Уголки губ вздрогнули, брови сомкнулись - он явно терялся перед грубостью.

-Сейчас бегишь к лейтенанту Кривенко и говоришь, чтобы он накрыл этого грёбаного снайпера из миномётов. Понял?

Лученков представил себе, что будет дальше. Печерица начнёт тянуть время. Снимет сапог и заново намотает портянку. Нельзя же бежать со сбитой портянкой! Потом подтянет ремень и плотнее натянет ушанку. Посмотрит на капитана умоляющими глазами, в надежде на то, что он отменит свой приказ.

Глядя на это, ротный повторит команду, сопровождая ее матом, клацнет затвором автоматом и солдат побежит вперёд.

Но Печерица просто сказал:

-Не пройду я... командир. Снайпер... сука..!

Несколько мгновений Половков смотрел ему в глаза. Перед ним был обыкновенный русский мужик. В рваной и прожжённой телогрейке, вислозадых ватных штанах и разбитых сапогах. Букашка, человек-нуль, с которым жизнь всегда делала всё, что хотела.

-Я приказываю!

Печерица просто вздохнул «Ну все, пи…ц», побледнел и, пригнувшись, побежал вдоль насыпи. Слученков прижал к плечу приклад пулемёта, прикрывая связного.

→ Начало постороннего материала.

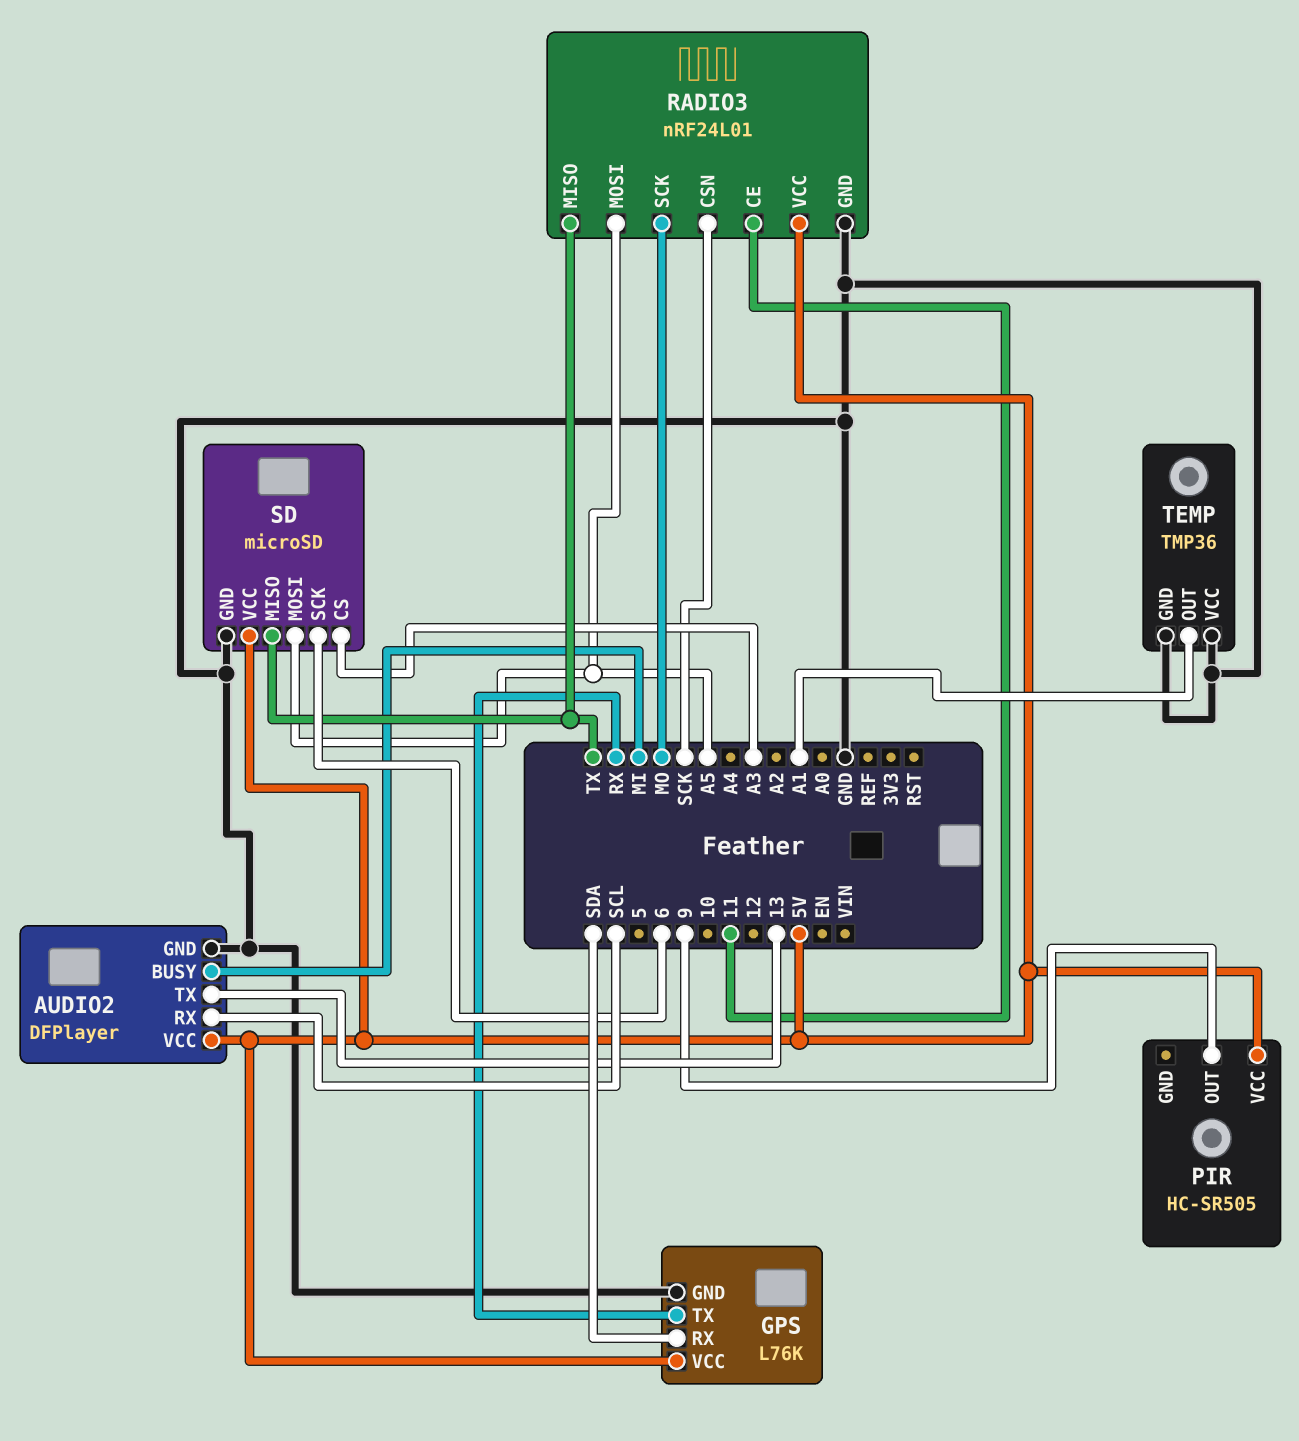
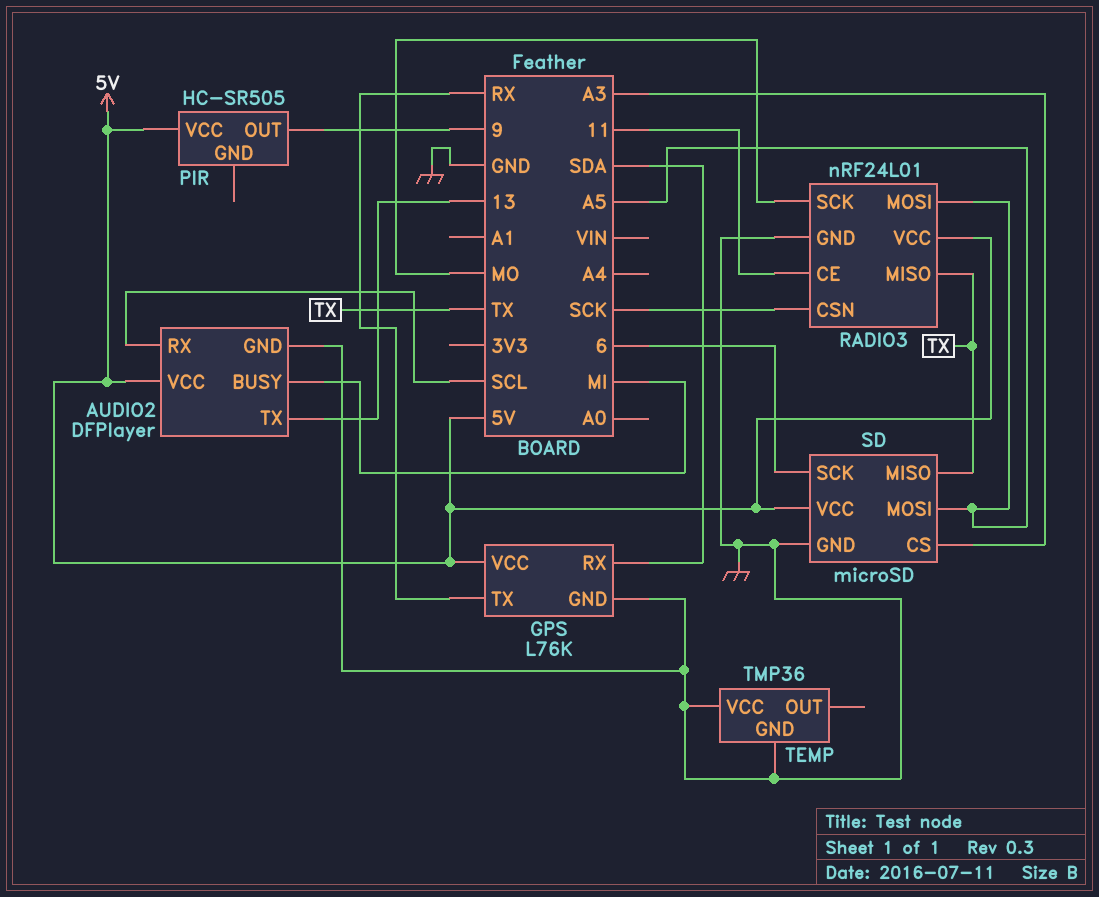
TEMP pin OUT: A1 -> none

Прозвучал выстрел. Пули выбила фонтанчик земли прямо перед ногами Печерицы.

Он упал, пополз. Новый выстрел ждал недолго. Снайпер не выдержал искушения. Выстрелил. Пуля пробила каску и голову. Печерица ткнулся носом в холодную землю.

Он и раньше не противился судьбе. Ни тогда, когда в колхозе искали виновных в падеже скота. Ни на войне, когда посылали с винтовкой на танки. Ни сейчас, когда его послали на верную смерть.

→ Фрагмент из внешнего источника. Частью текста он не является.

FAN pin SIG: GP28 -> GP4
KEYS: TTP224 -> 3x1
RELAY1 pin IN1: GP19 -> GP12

Ел и одевал всегда не то, что заработал своими руками, а то что ему с барского плеча давала Советская власть.

И даже выпив он никогда не роптал на то, что не видел в своей жизни ничего хорошего и светлого, в только каторжный труд от зари до темна. Да слабую надежду на то, что когда - нибудь настанет коммунизм.

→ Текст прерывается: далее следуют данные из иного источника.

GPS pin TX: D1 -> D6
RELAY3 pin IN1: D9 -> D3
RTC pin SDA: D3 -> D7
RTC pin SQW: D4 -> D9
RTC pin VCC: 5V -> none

Лишь иногда выкашливал из груди вместе со слезами:

—Живу всю жизнь словно пёс на цепи…Бросят косточку, я и рад. А свобода ровно на длину цепи.

Лученков успел заметить вспышку от выстрела. Тут же ударил по ней очередью из пулемёта.

Волоча за собой пораненые руки и ноги, и волоча винтовки, ползли легкораненые. Кто-то надеясь, что ему помогут звал санитаров, кто-то истошно, зло матерился и лихорадочно загребал руками, стараясь как можно скорее укрыться в ближайшей воронке или своей траншее. Кому не досталось пули, завидовали легкораненым. Их, смывших вину кровью, ждали госпиталь и направление в обычные части. Раненых в следующую атаку не погонят. Но нужно было еще доползти до своих и дожить до тылового лазарета.